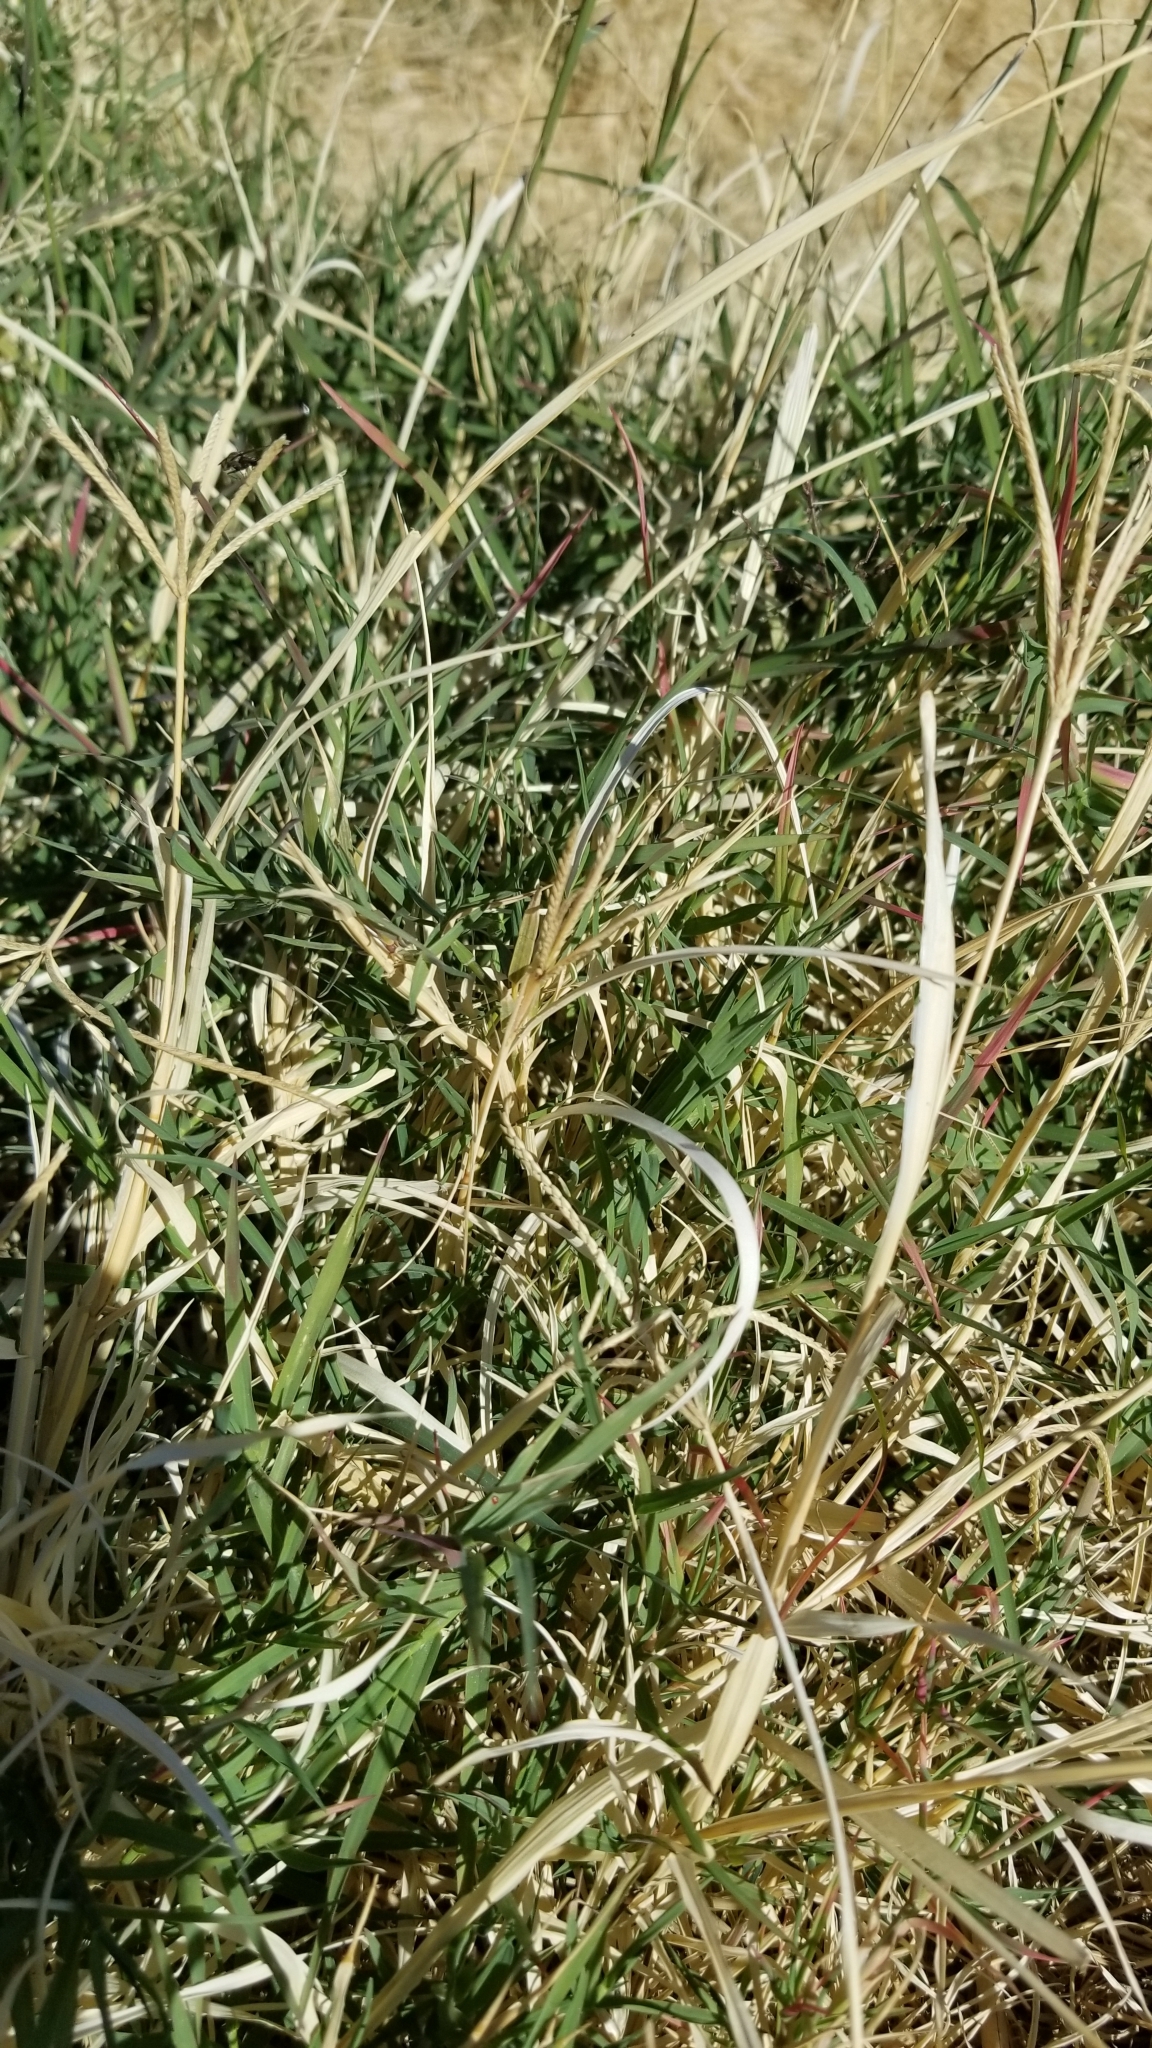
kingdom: Plantae
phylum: Tracheophyta
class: Liliopsida
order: Poales
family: Poaceae
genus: Cynodon
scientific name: Cynodon dactylon
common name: Bermuda grass
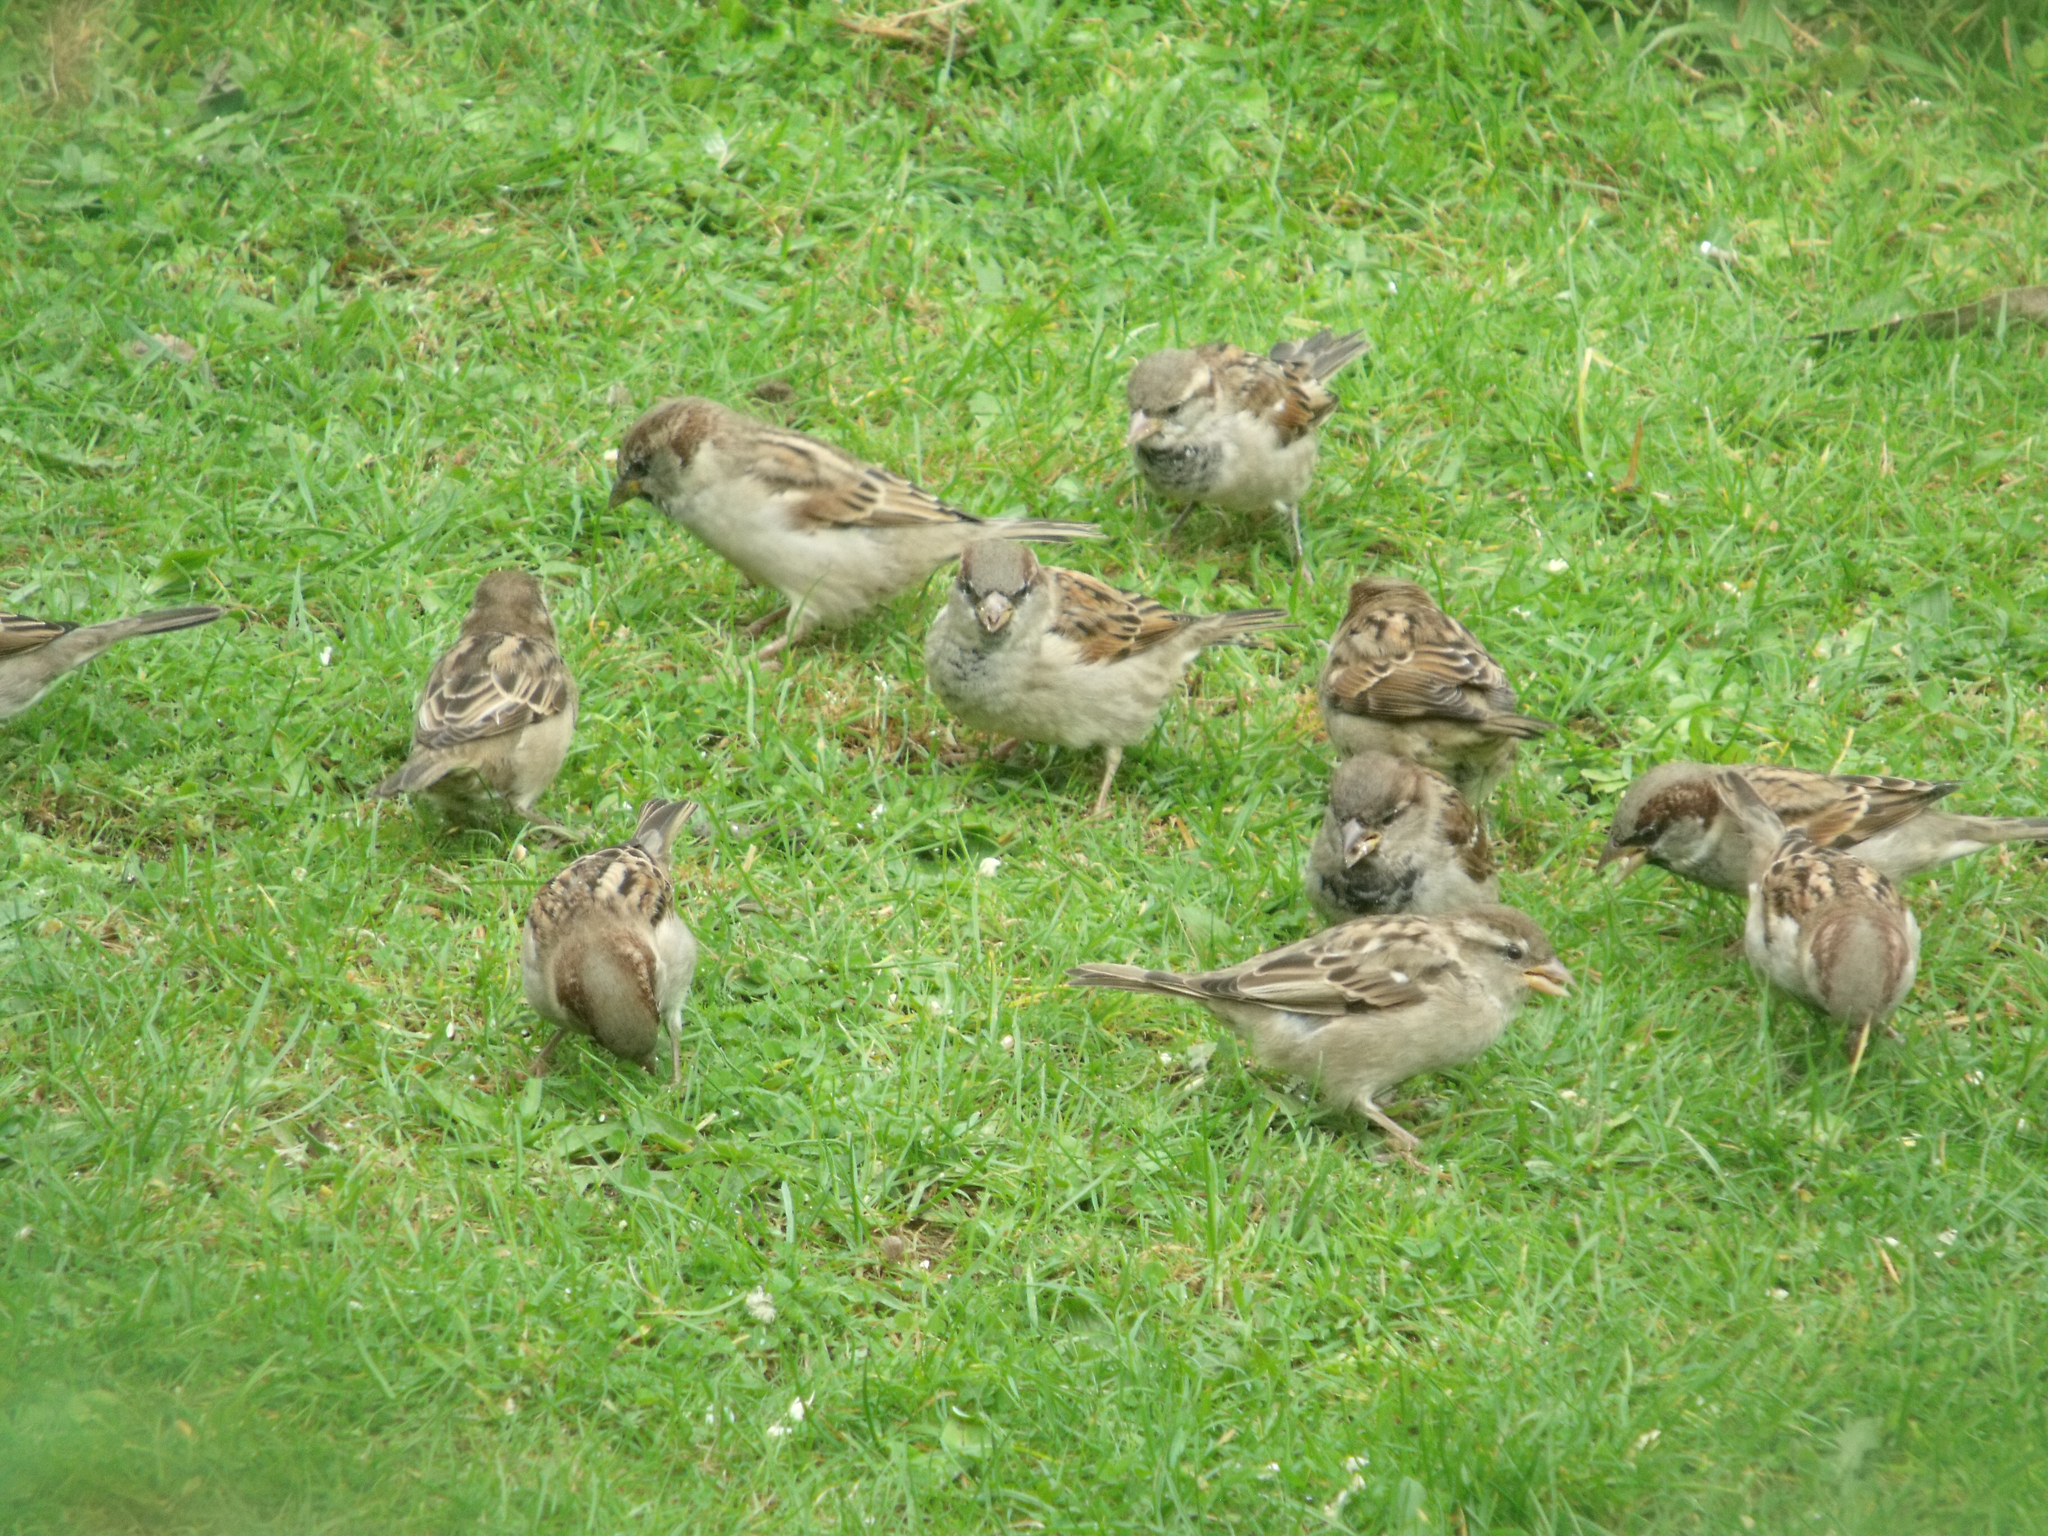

• • •

- THE TASK
Copy every line of text in the listing above word for word, leaving out the pictures.

- WRITTEN SOLUTION
kingdom: Plantae
phylum: Tracheophyta
class: Liliopsida
order: Poales
family: Poaceae
genus: Cynodon
scientific name: Cynodon dactylon
common name: Bermuda grass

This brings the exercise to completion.